> _WHAT TO WORK ON_
Every line of the material below needs to be written out exactly, please.
[DATA FOR PROCESSING]
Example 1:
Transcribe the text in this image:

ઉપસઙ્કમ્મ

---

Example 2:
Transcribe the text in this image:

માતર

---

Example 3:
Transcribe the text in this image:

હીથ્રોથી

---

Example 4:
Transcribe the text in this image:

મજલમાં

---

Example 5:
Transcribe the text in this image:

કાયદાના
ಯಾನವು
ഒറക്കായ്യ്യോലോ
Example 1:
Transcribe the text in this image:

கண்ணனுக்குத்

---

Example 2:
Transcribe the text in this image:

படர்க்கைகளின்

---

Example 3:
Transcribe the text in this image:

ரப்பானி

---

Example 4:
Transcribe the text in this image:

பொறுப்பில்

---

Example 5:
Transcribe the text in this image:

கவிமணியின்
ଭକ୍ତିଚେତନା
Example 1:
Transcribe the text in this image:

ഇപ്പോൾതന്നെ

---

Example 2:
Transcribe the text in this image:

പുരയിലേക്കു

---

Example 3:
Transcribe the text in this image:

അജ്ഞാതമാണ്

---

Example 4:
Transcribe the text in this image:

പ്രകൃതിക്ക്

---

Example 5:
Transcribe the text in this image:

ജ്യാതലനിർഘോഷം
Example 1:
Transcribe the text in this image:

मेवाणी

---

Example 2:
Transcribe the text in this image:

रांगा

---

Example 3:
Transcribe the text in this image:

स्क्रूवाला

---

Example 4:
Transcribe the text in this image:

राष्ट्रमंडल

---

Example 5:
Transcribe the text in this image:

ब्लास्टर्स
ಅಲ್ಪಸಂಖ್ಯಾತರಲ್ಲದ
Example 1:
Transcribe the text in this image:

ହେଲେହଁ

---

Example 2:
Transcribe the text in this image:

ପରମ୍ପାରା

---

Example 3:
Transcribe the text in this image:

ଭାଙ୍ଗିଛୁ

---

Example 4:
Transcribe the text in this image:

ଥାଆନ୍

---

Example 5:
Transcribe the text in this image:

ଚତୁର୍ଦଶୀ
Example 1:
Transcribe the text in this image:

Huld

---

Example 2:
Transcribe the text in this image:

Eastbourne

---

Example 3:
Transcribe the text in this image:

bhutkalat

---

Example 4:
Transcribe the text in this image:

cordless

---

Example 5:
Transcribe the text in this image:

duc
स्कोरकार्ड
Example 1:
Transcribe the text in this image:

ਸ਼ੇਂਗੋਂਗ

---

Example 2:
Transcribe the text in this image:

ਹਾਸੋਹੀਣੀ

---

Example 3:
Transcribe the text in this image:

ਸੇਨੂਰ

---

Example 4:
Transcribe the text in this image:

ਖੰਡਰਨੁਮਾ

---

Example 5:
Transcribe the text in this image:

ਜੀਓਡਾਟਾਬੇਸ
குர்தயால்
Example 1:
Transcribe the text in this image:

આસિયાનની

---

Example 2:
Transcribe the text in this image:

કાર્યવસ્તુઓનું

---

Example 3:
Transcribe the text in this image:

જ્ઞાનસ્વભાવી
[/DATA FOR PROCESSING]
> _COMPLETED EXERCISE_
Example 1:
Transcribe the text in this image:

ઉપસઙ્કમ્મ

---

Example 2:
Transcribe the text in this image:

માતર

---

Example 3:
Transcribe the text in this image:

હીથ્રોથી

---

Example 4:
Transcribe the text in this image:

મજલમાં

---

Example 5:
Transcribe the text in this image:

કાયદાના
ಯಾನವು
ഒറക്കായ്യ്യോലോ
Example 1:
Transcribe the text in this image:

கண்ணனுக்குத்

---

Example 2:
Transcribe the text in this image:

படர்க்கைகளின்

---

Example 3:
Transcribe the text in this image:

ரப்பானி

---

Example 4:
Transcribe the text in this image:

பொறுப்பில்

---

Example 5:
Transcribe the text in this image:

கவிமணியின்
ଭକ୍ତିଚେତନା
Example 1:
Transcribe the text in this image:

ഇപ്പോൾതന്നെ

---

Example 2:
Transcribe the text in this image:

പുരയിലേക്കു

---

Example 3:
Transcribe the text in this image:

അജ്ഞാതമാണ്

---

Example 4:
Transcribe the text in this image:

പ്രകൃതിക്ക്

---

Example 5:
Transcribe the text in this image:

ജ്യാതലനിർഘോഷം
Example 1:
Transcribe the text in this image:

मेवाणी

---

Example 2:
Transcribe the text in this image:

रांगा

---

Example 3:
Transcribe the text in this image:

स्क्रूवाला

---

Example 4:
Transcribe the text in this image:

राष्ट्रमंडल

---

Example 5:
Transcribe the text in this image:

ब्लास्टर्स
ಅಲ್ಪಸಂಖ್ಯಾತರಲ್ಲದ
Example 1:
Transcribe the text in this image:

ହେଲେହଁ

---

Example 2:
Transcribe the text in this image:

ପରମ୍ପାରା

---

Example 3:
Transcribe the text in this image:

ଭାଙ୍ଗିଛୁ

---

Example 4:
Transcribe the text in this image:

ଥାଆନ୍

---

Example 5:
Transcribe the text in this image:

ଚତୁର୍ଦଶୀ
Example 1:
Transcribe the text in this image:

Huld

---

Example 2:
Transcribe the text in this image:

Eastbourne

---

Example 3:
Transcribe the text in this image:

bhutkalat

---

Example 4:
Transcribe the text in this image:

cordless

---

Example 5:
Transcribe the text in this image:

duc
स्कोरकार्ड
Example 1:
Transcribe the text in this image:

ਸ਼ੇਂਗੋਂਗ

---

Example 2:
Transcribe the text in this image:

ਹਾਸੋਹੀਣੀ

---

Example 3:
Transcribe the text in this image:

ਸੇਨੂਰ

---

Example 4:
Transcribe the text in this image:

ਖੰਡਰਨੁਮਾ

---

Example 5:
Transcribe the text in this image:

ਜੀਓਡਾਟਾਬੇਸ
குர்தயால்
Example 1:
Transcribe the text in this image:

આસિયાનની

---

Example 2:
Transcribe the text in this image:

કાર્યવસ્તુઓનું

---

Example 3:
Transcribe the text in this image:

જ્ઞાનસ્વભાવી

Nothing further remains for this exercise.